My Dad was a decent man. Then he started listening to Rush Limbaugh.

When I was very young, my dad was the sort of guy who talked a tough game, but rescued kittens and stray dogs. He was far from perfect, but there was goodness there.

In the early 90’s he began listening to this guy on talk radio with the odd first name of Rush

Rush told my father that his family struggling to make ends meet was the fault of women of color having dozens of babies and staying on welfare.

Rush assured him that women demonstrating for equal rights were ugly feminazis who couldn’t find a good man, and that LGBTQ people were confused freaks who simply did not deserve equal rights.

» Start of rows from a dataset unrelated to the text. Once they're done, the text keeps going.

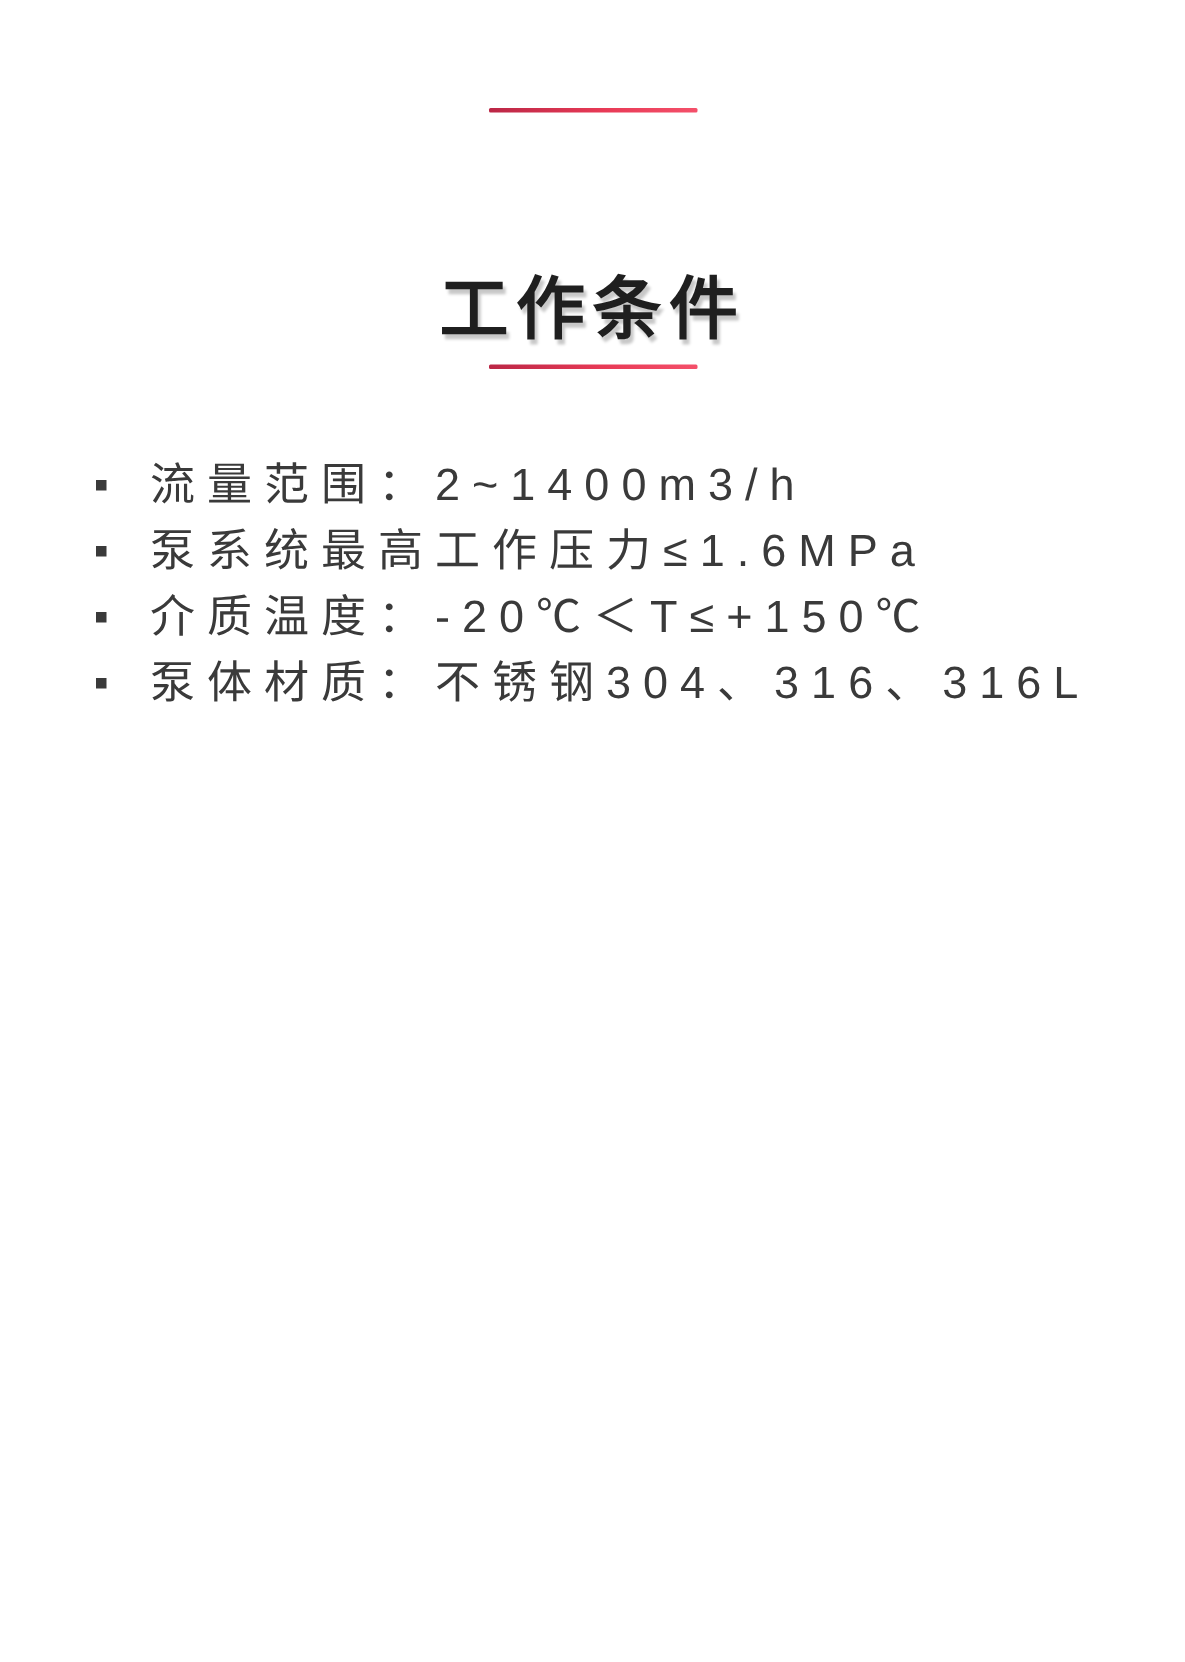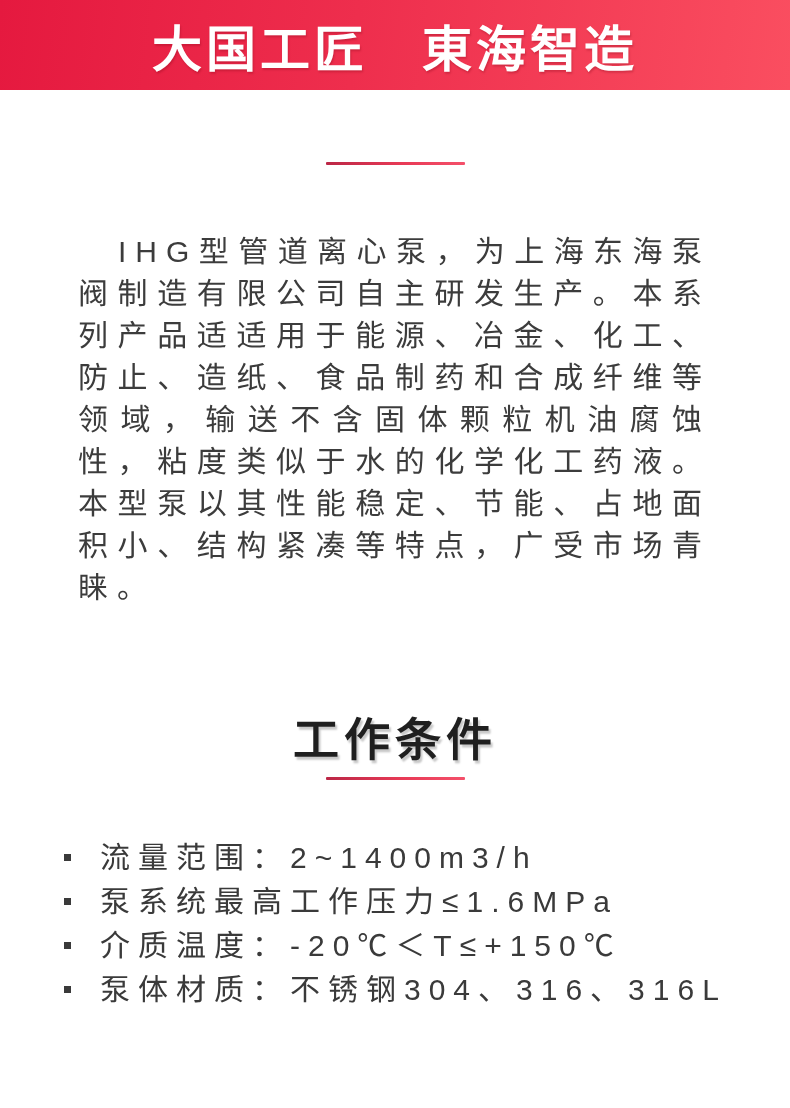--- a/index.html
+++ b/index.html
@@ -103,9 +103,6 @@
 
 <div class="page">
 
-  <div class="banner">
-    <div class="banner-title">大国工匠　東海智造</div>
-  </div>
 
   <div class="section-title-wrap first">
     <div class="title-underline"></div>

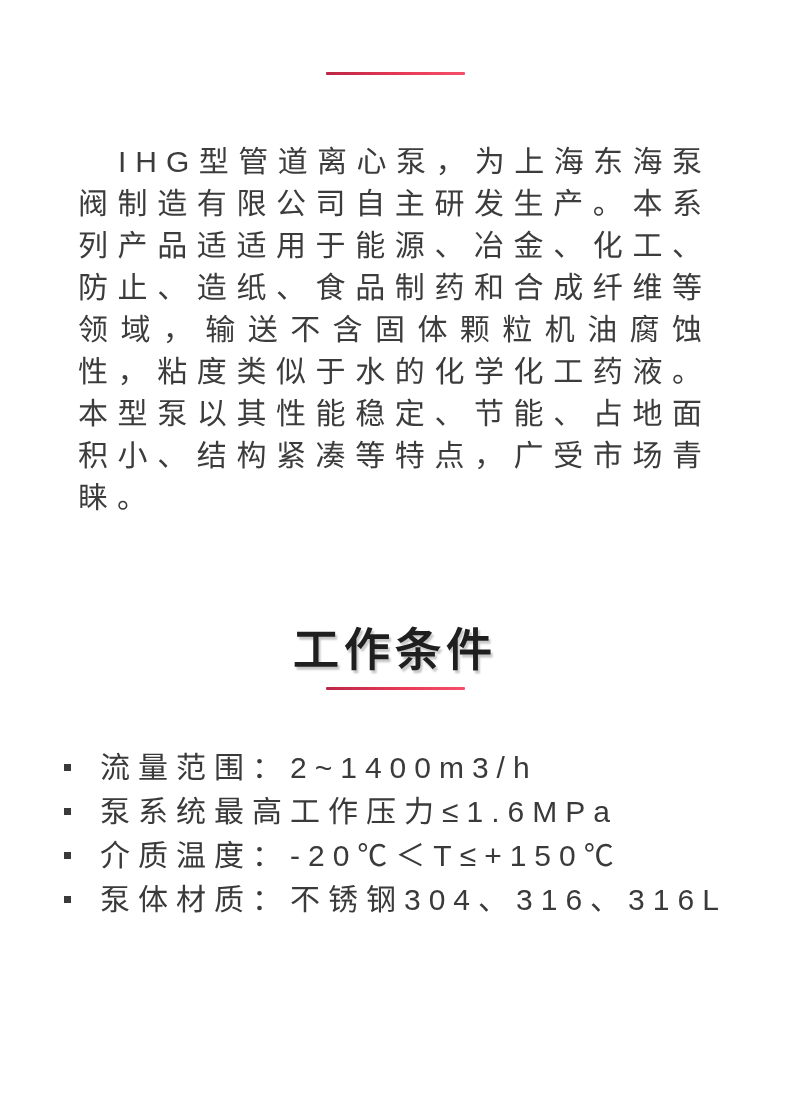--- a/index.html
+++ b/index.html
@@ -108,7 +108,6 @@
     <div class="title-underline"></div>
   </div>
 
-  <p class="overview-paragraph">IHG型管道离心泵，为上海东海泵阀制造有限公司自主研发生产。本系列产品适适用于能源、冶金、化工、防止、造纸、食品制药和合成纤维等领域，输送不含固体颗粒机油腐蚀性，粘度类似于水的化学化工药液。本型泵以其性能稳定、节能、占地面积小、结构紧凑等特点，广受市场青睐。</p>
 
   <div class="section-title-wrap second">
     <div class="section-title">工作条件</div>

And Rush took the step of enlightening my dad that anyone who asked him to broaden his perspective or do the work of walking a mile in someone else’s shoes was ‘hippie,’ ‘socialist,’ and ‘soft.’

Rush taught my father that he was the real victim of American society and that as a white man he was under attack from softies who wanted to redistribute all the things he’d worked so hard for and indoctrinate his child to their socialist ways, protected of course by teachers unions.

For whatever reason, my father believed him.

I mark the time he began listening to Rush as a point where my dad went down the path of becoming someone else. Rush never met my dad, he never personally counseled him, he just talked at him for a couple of hours each day. And my dad took it from there, and listened to other people who told him other worse things, and it snowballed. 

Today, my dad truly believes that liberals are actively working to destroy America, and that I am simply an ignorant cog in this massive conspiracy. My dad and I don’t just ‘disagree about politics,’ we disagree about reality.

It’s not that we simply, ‘don’t talk about politics,’ we don’t talk at all. When someone characterizes your sweat and tears to make your country better as simply misguided work for a party that wants to destroy the country, there’s really not much else to say.

I’m fine with this arrangement. It’s hard to miss talking with and having a relationship with someone who thinks you’re the bad guys’ dumb cog.

But I do miss the guy that rescued that gray and white striped kitten who we named Mopar. I wish that guy had never turned on Rush Limbaugh.